[Recorded data]
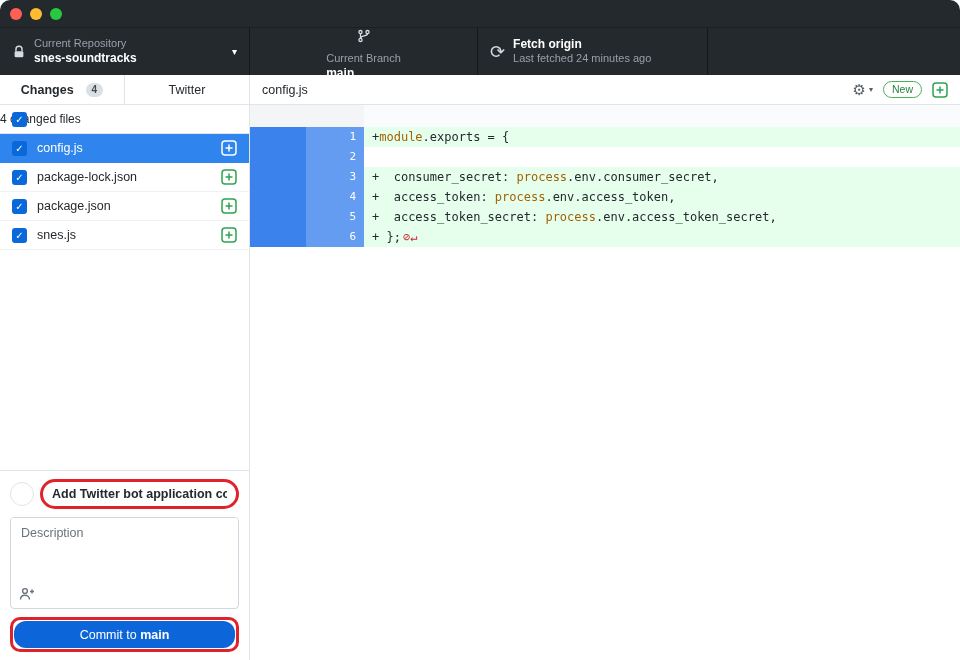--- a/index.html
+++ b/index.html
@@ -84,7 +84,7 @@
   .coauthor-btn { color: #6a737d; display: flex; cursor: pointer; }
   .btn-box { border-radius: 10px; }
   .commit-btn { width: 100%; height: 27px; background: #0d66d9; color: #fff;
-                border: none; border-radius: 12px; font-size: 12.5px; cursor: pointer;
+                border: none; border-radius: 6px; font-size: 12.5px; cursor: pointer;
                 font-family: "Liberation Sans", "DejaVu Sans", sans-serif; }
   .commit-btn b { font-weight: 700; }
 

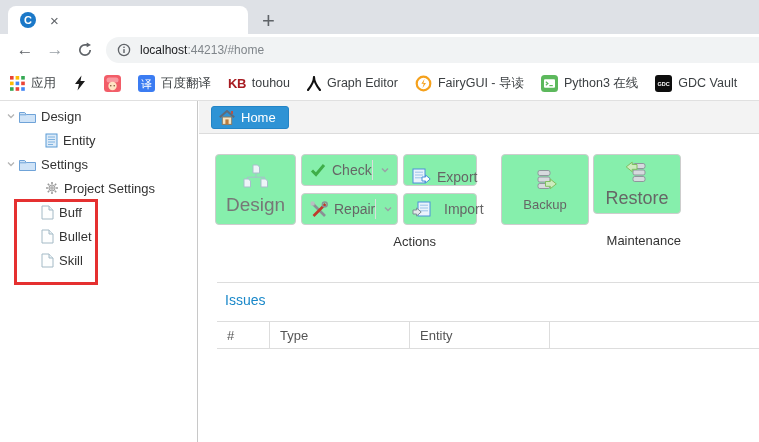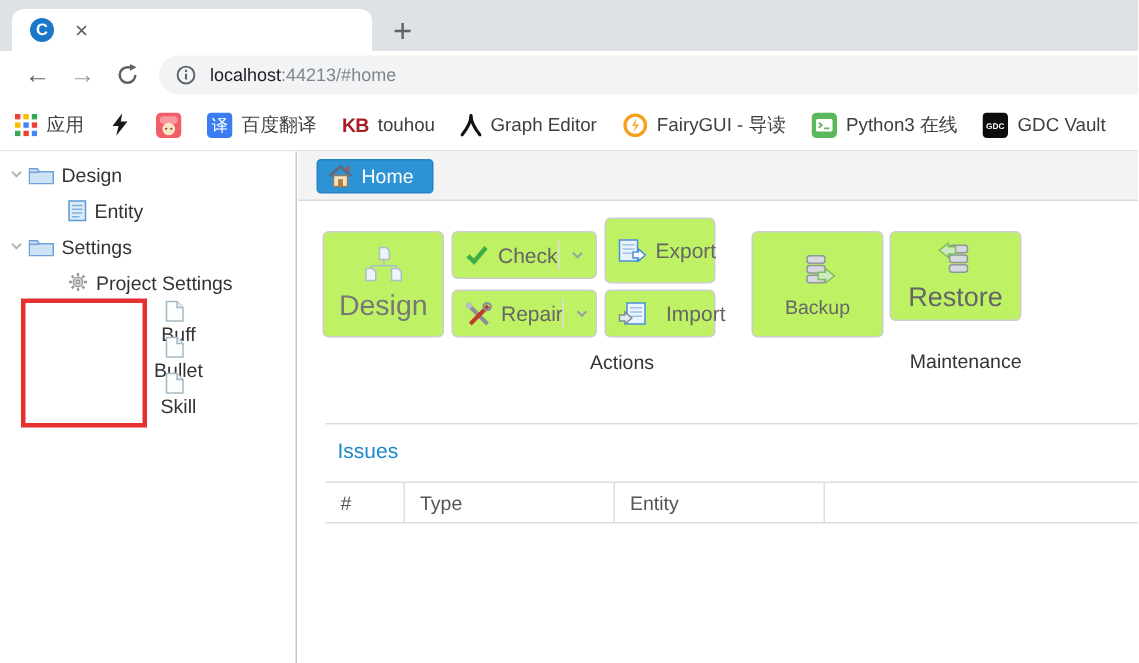--- a/index.html
+++ b/index.html
@@ -54,7 +54,7 @@
               font-size:13px; display:flex; align-items:center; padding:0 12px 0 7px; }
   .home-tab .hic { display:flex; margin-right:6px; }
 
-  .btn { position:absolute; background:#bef264; border:1px solid #cdcdcd; border-radius:4px; color:#666;
+  .btn { position:absolute; background:#86efac; border:1px solid #cdcdcd; border-radius:4px; color:#666;
          cursor:default; }
   .btn-big { display:flex; flex-direction:column; align-items:center; justify-content:center; }
   .btn-big .blabel { margin-top:3px; }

**What to do**
Please make an exact copy of the records, leaving out any picture.

**Response to this exercise**
--- a/index.html
+++ b/index.html
@@ -84,7 +84,7 @@
   .coauthor-btn { color: #6a737d; display: flex; cursor: pointer; }
   .btn-box { border-radius: 10px; }
   .commit-btn { width: 100%; height: 27px; background: #0d66d9; color: #fff;
-                border: none; border-radius: 12px; font-size: 12.5px; cursor: pointer;
+                border: none; border-radius: 6px; font-size: 12.5px; cursor: pointer;
                 font-family: "Liberation Sans", "DejaVu Sans", sans-serif; }
   .commit-btn b { font-weight: 700; }
 

--- a/index.html
+++ b/index.html
@@ -54,7 +54,7 @@
               font-size:13px; display:flex; align-items:center; padding:0 12px 0 7px; }
   .home-tab .hic { display:flex; margin-right:6px; }
 
-  .btn { position:absolute; background:#bef264; border:1px solid #cdcdcd; border-radius:4px; color:#666;
+  .btn { position:absolute; background:#86efac; border:1px solid #cdcdcd; border-radius:4px; color:#666;
          cursor:default; }
   .btn-big { display:flex; flex-direction:column; align-items:center; justify-content:center; }
   .btn-big .blabel { margin-top:3px; }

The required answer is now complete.